Nobody Deserves Poverty
The horrible thing is that I believed that I deserved poverty, and I was being a good person by eschewing material goods. I felt spiritual and above everyone else because of this behaviour.
In actuality, I was not living up to my potential. There is a difference between having a poverty mindset and punishing yourself. And having an abundant mindset, but being a minimalist and buying only the best of the best.
The unfortunate thing is that spiritual people believe they are being ‘good’ people by being poor. I know I believed that to be true for myself. I considered myself over and above everyone else because I was poor and I didn’t have a lot of luxuries in life.
I looked down upon those people who lived in extreme luxury and considered them to be the banes of our society.
The interesting thing is that those people who were rich probably gave hundreds of thousands of dollars to charity, whereas I could barely give a penny to the homeless.
My Breaking Point (Or My Day Of Disgust)
The breaking point came one day when I was driving around in my cheap Pontiac Sunfire, with an empty gas tank. The gauge was dangerously low. I had money in my bank account to pay for gas. But I was afraid to fill up gas. I used excuses like it’s bad for the environment, but truly, it was my poverty mindset.

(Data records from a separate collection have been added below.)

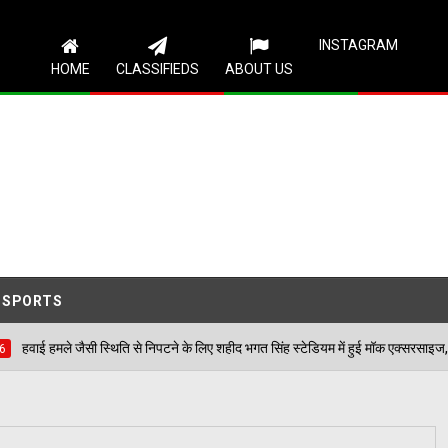
Follow Us
INSTAGRAM
HOME
CLASSIFIEDS
ABOUT US
SPORTS
िति से निपटने के लिए शहीद भगत सिंह स्टेडियम में हुई मॉक एक्सरसाइज, आठ घायलों का किया गया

I left it too late, and my car stalled.
Let me repeat this…I had money in my bank account to pay for the gas. I passed several gas stations on my drive. But I refused to fill up gas because of my poverty mindset.
I was stuck on the side of the highway, because I refused to fill up my gas tank in time. I wasted hours waiting for someone to come with a canister of gas, so I could drive to the nearest gas station and fill up to full.
Not only that, it was an extremely cold day in Toronto (Canada), and I was stuck outside by the side of the highway in a horrible cheap winter coat (which didn’t protect me from the cold at all – another poverty mindset byproduct). I believe it was -30 degrees Celsius.
I hadn’t eaten all day because I didn’t deserve to eat. I didn’t have any water on me.
That day standing by the side of the road with nice cars zooming past me in their warmth, and luxury, was a turnaround point for me.
I refused to live like this anymore!
That is when I changed the way I lived.
How I Changed My Money Mindset Slowly
- I wrote down what my ideal life looked like. I did a no-holds barred writeup of everything I wanted in my life. I wanted to live downtown Toronto in a brand spanking new condo with really nice furniture. I wanted to make enough money so I could take care of my basic needs and have the ability to buy luxuries on top. I wanted to take long luxurious baths with epsom salts and frothy bubbles. I wanted to buy beautiful new dresses and boots for myself. I wanted to travel to all of the different places that I dreamt of.
- I built a vision board with all of my ideal life scenario on it. I picked up a bunch of magazines from the convenience store, cut out pictures from it of places, things and other items that I wanted, and I stuck it onto a white poster board. (Cutting out pictures from new magazines in itself was a major luxury for me and I was proud of it).
- I started meditating daily with what I called, ‘The Money Meditation’. I researched and read up on abundance. Using my research, I created a money meditation with affirmations, visualization, and gratitude.
With these three steps, I was well on my way.
How My Life Changed Within Weeks
Within a few weeks of doing these 3 steps:
- I moved into a beautiful condo right smack dab in the middle of the wealthiest area in downtown Toronto.
- I manifested a job that paid me far above what I ever made before.
- I purchased beautiful new shoes and clothing from my salary.
- I went on a 3 week trip to Thailand that was filled with delicious food and luxurious villa living.
I am just beginning the abundant changes in my life. I know more is to come.